Vecinos tomando el fresco
Cuando los vecinos de mi barrio se sentaban por la noche a conversar y tomar el fresco en las veredas, no era extraño que estuvieran gran parte del tiempo palmeándose cada vez que sentían la picadura de un mosquito, o que se dedicaran a espantarlos con una pantalla de cartón y mango de bambú, gentileza de alguna tienda del centro.

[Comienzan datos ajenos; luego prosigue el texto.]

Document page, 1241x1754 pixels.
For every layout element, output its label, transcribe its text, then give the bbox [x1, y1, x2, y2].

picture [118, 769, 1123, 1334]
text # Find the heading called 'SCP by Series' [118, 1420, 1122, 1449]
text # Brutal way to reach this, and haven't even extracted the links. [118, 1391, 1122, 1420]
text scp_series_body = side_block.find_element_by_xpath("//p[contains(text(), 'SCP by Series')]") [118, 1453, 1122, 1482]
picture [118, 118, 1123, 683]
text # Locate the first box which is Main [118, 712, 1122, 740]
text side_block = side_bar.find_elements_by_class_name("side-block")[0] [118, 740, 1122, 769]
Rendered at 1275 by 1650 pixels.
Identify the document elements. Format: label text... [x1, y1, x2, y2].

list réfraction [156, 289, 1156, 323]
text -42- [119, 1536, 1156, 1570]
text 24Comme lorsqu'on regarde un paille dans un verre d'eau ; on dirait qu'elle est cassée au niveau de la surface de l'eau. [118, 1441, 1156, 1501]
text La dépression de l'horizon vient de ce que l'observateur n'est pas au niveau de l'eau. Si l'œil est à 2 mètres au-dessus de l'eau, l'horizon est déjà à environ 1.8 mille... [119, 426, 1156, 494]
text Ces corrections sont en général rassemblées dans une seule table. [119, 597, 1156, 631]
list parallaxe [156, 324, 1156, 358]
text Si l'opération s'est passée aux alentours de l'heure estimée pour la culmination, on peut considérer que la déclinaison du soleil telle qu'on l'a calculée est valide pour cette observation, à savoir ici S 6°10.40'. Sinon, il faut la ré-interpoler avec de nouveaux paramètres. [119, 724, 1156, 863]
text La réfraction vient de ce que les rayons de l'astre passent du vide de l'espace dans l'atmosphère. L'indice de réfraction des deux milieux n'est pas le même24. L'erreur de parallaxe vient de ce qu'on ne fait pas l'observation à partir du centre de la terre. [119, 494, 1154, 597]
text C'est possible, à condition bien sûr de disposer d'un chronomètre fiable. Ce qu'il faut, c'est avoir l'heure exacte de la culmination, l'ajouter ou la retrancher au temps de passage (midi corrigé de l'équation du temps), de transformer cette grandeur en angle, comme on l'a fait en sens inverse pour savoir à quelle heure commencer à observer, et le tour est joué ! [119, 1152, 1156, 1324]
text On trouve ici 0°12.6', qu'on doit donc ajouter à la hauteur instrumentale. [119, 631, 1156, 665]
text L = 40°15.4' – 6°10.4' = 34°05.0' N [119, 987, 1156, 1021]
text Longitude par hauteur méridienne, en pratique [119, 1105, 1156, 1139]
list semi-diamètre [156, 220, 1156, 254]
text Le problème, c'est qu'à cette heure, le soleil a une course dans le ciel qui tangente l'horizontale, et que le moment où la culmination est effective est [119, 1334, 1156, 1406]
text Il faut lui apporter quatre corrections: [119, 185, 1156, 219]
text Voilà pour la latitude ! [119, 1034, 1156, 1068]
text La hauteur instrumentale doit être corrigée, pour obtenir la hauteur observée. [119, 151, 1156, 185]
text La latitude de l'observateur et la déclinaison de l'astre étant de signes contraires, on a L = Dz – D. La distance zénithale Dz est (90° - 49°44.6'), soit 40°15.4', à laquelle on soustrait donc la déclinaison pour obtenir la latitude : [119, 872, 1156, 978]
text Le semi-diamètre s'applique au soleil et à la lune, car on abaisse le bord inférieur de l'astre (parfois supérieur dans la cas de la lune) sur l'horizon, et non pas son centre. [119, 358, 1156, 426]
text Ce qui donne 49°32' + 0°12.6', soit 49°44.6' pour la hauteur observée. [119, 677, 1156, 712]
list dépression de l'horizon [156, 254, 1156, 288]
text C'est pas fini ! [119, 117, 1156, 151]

¿De qué hablaban los adultos en esas noches, de vereda a vereda? Por más que busco en la memoria, no encuentro nada. Supongo que intercambiaban trivialidades relacionadas con la vida cotidiana, quizás anécdotas recientes de gente conocida. Ninguna confidencia comprometedora, nada urgente, malintencionado, ni trascendente. Tal vez reciclaban noticias de la radio o el diario que los chicos estábamos en condiciones de oír. La visión de gente que se veía todos los días desde hacía muchos años, disfrutando el tiempo libre entre ellos, sin depender de los actuales medios de comunicación, que atosigan a los consumidores con una oferta ilimitada de estímulos difíciles de eludir, puede resultar inverosímil para las nuevas generaciones. ¿Cómo se las componían a mediados del siglo XX, los habitantes de San Pedro para no morir de tedio? Habían formado parejas que permanecían unidas y criaban a sus hijos, aunque no se entendieran demasiado; se habían incorporado a pequeñas comunidades que no experimentaban otros cambios que el nacimiento de nuevos miembros o la muerte de otros. ¿Qué rutina tan insoportable era esa?
Espiral de piretro
Desde la actualidad cuesta imaginar el organizado estilo de vida de entonces. Para librarnos de los mosquitos, encendíamos espirales de piretro, que primero debían separarse de sus gemelas (venían en sobres, de a dos y había que montarlas en frágiles pedestales de lata para encenderlas a continuación). Las instalábamos en el piso, al comienzo de la noche, antes de irnos a dormir y sahumaban las habitaciones durante el resto de la noche. Por la mañana, había que barrer la espiral de ceniza que dejaban (aunque recuerdo un platito o un cartón que permitía quitar el rastro). Que las espirales pudieran ser tóxicas, que causaran náuseas o dolores de cabeza, como se ha denunciado repetidamente en Asia, que los temibles formaldehidos emitidos por la combustión de una espiral equivalieran a medio centenar de cigarrillos encendidos, no lo sabíamos por entonces y probablemente no llegábamos a experimentarlo tampoco, porque dormíamos con puertas y ventanas abiertas.
Los aerosoles no habían llegado al mercado aún. Cuando aparecieron, durante los años `60, prometían un progreso fuera de toda discusión. No era cosa de mantener alejados a los mosquitos mientras durara el humo de una espiral, sino de liquidarlos instantáneamente, cada vez que se hicieran oír. Un par de décadas más tarde, los aerosoles  fueron convertidos en algunos de los principales responsables del deterioro de la capa de ozono y los cambios climáticos que hoy aquejan al planeta.
Mosquitero
Para librarnos de los mosquitos, se colgaban sobre nuestras camas amplios mosquiteros de tul, muy eficaces como barrera a la circulación del aire fresco de la noche, que olían a moho, porque habían permanecido guardados en el fondo de los armarios, durante los meses húmedos del invierno y daban la sensación de acostarse bajo la falda de una novia. Eran artefactos eficaces, que permitían permanecer libres de picaduras de mosquitos, pero el zumbido persistente de los machos, mientras cortejaban a las hembras, impedía conciliar el sueño hasta muy tarde, por lo que se despertaba en la mañana con la sospecha de no haber descansado lo suficiente y el deseo de llegar cuanto antes al descanso reparador de la siesta.